The recording device 72 can be a portable video camera/recorder (camcorder), which is capable of recording live motion video and audio for later replay through videocassette recorders (VCR's), televisions or computers. Alternatively, the recording device 72 can be another type of compact, portable electronic device with a digital or analog storage medium, such as an MP3 player, a personal video player, or a portable hard drive. The power supply 40 can utilize standard batteries (e.g., AA batteries) in a holder with electrical contacts for the batteries, or the power supply can be a rechargeable battery with a male 2.1 mm output connector. A suitable 12-volt rechargeable Li-Ion battery pack is available from Viosport.com, Inc.
With the camera 70 attached, e.g., to the user's helmet, the power supply 40 and recording device 72 can be placed in the user's pockets or in a pack (e.g., a backpack or hydration pack) worn by the user. A remote control 60 includes at least one button or other input means for controlling the recording device (e.g., sending signals to record or stop). The remote control 60 plugs into a designated input on the recording 72 and the controller unit can be held in the user's hand or secured to the user's apparel or equipment for easy manual access by the user. A one-button remote control that works with any LANC-equipped camcorder is available from Viosport, Inc. LANC is a Sony remote control protocol found on select Canon, Sony and other camcorder models. The remote control includes a color LED indicator light; and its functions include power on/off, record, stop, and pause.
The user presses a button on the remote control 60 to commence recording of video and audio from the camera and microphone. Alternatively, the remote control 60 can be omitted from the apparatus, and the user can activate a “record” button on the recording device 72 (e.g., a camcorder set to “VCR” mode) to commence recording. The recording device 72 can then accept signals from the camera 70 and microphone 46. The camera 70 and microphone 46 draw power from the power source 40 to enable them to capture and transmit video and audio, respectively.

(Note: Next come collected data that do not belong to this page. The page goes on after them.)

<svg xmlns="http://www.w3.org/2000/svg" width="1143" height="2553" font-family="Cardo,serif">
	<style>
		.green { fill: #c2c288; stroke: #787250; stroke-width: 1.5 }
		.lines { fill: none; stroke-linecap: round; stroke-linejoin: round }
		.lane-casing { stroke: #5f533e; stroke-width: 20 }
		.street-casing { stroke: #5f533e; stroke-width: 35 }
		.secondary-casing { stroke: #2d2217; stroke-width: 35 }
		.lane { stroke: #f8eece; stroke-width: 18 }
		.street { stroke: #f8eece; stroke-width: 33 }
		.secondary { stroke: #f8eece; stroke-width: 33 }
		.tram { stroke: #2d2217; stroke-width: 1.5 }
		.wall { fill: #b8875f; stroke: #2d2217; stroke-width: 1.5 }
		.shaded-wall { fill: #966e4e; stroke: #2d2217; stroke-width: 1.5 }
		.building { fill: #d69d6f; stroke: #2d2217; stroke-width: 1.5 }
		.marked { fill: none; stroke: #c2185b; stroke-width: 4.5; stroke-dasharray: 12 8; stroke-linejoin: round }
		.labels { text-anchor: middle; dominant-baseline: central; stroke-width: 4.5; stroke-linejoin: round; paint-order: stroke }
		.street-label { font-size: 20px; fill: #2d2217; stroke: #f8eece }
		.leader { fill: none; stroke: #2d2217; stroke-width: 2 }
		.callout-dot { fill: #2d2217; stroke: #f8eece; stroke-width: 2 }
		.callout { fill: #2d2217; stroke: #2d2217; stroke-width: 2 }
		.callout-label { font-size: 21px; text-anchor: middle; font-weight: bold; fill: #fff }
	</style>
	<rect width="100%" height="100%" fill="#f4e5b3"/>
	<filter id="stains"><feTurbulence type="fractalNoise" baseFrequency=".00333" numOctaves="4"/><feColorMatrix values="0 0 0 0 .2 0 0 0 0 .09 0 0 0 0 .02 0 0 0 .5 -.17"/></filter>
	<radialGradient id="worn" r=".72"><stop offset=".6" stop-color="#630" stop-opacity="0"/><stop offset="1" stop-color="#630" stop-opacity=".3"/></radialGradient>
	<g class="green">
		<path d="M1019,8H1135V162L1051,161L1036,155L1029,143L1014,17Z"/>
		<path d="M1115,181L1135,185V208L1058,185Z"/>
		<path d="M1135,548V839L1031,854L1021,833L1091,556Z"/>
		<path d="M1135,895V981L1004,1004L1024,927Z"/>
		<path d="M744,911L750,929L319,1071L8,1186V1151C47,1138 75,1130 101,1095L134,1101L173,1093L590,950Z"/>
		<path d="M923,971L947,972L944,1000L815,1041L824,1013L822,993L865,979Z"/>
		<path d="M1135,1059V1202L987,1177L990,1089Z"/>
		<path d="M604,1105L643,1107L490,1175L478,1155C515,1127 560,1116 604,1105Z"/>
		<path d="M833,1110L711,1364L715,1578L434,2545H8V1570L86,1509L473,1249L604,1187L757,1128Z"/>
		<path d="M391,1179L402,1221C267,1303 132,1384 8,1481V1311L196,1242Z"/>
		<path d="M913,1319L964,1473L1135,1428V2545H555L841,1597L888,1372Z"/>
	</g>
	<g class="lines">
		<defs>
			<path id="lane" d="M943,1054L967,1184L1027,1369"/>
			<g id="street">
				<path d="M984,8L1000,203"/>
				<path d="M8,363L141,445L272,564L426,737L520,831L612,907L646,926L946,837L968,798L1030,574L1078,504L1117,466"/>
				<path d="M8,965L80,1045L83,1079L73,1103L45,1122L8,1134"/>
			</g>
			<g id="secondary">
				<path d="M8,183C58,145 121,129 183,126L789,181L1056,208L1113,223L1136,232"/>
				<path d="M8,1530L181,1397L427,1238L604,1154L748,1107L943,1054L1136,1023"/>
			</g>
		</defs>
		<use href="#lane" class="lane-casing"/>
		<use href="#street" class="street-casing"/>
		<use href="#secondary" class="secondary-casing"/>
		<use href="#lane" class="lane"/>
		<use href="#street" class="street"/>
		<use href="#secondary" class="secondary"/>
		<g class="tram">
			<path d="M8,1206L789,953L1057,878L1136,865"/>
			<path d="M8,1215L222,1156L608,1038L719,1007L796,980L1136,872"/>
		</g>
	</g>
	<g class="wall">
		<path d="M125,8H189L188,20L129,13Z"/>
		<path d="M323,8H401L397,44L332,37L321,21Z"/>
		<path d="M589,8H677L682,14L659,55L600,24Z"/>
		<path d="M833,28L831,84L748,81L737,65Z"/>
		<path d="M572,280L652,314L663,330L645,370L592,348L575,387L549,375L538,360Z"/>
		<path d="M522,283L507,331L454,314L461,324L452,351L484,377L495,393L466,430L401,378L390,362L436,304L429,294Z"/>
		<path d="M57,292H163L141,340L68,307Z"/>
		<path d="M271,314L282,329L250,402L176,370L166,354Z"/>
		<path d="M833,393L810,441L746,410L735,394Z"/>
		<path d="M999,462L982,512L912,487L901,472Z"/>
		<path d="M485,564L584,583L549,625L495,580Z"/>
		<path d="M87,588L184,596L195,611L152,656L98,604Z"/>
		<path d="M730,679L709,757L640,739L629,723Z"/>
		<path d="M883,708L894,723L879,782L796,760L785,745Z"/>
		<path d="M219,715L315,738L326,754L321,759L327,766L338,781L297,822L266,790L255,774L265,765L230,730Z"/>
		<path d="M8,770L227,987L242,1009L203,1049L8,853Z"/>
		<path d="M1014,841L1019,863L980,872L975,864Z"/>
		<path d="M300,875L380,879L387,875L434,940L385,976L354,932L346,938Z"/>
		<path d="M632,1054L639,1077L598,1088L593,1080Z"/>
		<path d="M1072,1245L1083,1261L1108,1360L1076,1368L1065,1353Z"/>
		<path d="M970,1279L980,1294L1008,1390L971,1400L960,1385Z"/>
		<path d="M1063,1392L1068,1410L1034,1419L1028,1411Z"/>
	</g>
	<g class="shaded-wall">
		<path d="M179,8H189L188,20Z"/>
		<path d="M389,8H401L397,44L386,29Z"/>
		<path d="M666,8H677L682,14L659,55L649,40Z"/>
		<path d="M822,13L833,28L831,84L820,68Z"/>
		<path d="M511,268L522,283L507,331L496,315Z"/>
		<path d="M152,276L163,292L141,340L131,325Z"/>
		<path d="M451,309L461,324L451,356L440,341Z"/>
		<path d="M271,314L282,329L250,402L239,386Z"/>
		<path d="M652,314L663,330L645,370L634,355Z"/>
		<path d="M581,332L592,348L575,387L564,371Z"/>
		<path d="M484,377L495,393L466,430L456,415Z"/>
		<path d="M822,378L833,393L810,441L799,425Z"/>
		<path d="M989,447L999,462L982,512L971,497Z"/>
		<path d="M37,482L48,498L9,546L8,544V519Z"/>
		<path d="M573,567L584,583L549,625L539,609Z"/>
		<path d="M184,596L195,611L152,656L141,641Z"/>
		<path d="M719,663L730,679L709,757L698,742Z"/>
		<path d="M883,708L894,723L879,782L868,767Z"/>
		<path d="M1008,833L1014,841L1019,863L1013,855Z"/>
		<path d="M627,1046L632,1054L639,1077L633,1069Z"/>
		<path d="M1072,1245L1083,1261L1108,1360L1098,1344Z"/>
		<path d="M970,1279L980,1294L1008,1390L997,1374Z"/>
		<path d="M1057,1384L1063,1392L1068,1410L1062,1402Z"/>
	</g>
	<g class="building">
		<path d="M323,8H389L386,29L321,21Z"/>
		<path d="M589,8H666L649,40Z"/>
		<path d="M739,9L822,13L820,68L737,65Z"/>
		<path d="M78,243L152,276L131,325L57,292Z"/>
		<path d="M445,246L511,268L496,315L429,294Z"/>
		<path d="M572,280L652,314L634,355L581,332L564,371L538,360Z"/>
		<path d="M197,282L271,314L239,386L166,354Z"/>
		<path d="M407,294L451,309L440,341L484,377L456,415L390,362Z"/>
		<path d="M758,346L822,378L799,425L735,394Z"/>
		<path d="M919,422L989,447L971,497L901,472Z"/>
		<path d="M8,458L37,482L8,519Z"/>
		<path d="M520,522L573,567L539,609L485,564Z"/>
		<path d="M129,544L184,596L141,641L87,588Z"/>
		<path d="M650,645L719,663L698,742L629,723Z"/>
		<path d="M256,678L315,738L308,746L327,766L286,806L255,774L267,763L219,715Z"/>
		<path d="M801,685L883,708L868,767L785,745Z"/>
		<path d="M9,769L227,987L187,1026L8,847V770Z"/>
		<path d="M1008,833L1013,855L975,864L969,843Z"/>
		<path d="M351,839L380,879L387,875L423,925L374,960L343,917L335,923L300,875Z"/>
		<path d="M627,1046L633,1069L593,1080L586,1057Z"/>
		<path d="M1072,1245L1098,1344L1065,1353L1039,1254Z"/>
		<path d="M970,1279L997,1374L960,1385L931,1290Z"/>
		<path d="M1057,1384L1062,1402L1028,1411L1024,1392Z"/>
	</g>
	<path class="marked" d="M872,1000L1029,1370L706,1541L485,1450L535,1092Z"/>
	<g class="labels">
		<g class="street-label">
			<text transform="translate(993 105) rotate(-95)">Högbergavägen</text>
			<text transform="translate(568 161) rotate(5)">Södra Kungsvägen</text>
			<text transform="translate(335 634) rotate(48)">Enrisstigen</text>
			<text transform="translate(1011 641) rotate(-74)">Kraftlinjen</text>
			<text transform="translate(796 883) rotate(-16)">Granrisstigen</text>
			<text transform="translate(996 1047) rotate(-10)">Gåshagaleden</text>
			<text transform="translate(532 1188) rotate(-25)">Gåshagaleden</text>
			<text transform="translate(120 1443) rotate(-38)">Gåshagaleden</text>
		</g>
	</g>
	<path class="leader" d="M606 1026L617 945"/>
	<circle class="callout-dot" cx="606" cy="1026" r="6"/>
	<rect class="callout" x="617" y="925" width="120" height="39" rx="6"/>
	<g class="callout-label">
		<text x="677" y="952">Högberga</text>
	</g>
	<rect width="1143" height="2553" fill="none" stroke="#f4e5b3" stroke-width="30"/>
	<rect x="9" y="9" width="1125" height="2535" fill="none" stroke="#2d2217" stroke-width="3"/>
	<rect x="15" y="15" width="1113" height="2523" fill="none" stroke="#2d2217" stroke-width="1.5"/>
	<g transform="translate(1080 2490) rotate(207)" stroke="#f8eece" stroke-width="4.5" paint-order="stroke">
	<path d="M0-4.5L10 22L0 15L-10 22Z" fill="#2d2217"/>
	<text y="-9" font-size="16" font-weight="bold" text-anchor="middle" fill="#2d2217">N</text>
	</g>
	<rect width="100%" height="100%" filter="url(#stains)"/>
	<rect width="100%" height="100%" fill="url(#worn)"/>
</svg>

The camera 70, wiring harness 73, and other components can be utilized by a user in a wide variety of athletic activities to record, for example, a particular adventure, performance, demonstration or competition. Other applications include use, for example, by military personnel engaged in reconnaissance or combat; for environmental purposes (e.g., observation or tracking of species) by a researcher; in vehicles or aircraft, where the camera is secured to the vehicle or aircraft; in forestry applications, where a forest ranger, for example, can readily record observations of the forest flora and fauna; for training purposes, where recordings can be made of instructional demonstrations or trainee performance; in covert or investigative operations, where the camera and microphone can be used to gather information; in security operations, where the camera and microphone can be used to monitor the premises; in search and rescue operations, where video and audio can be captured for evaluation and future training; in fire fighting, where recorded video and audio can be reviewed, e.g., for performance evaluation and as an evidentiary record for investigating the nature and cause of fires; and by police to capture video and audio that can be used as evidence.
While this invention has been shown and described with references to particular embodiments thereof, those skilled in the art will understand that various changes in form and details may be made therein without departing from the scope of the invention, which is limited only by the following claims.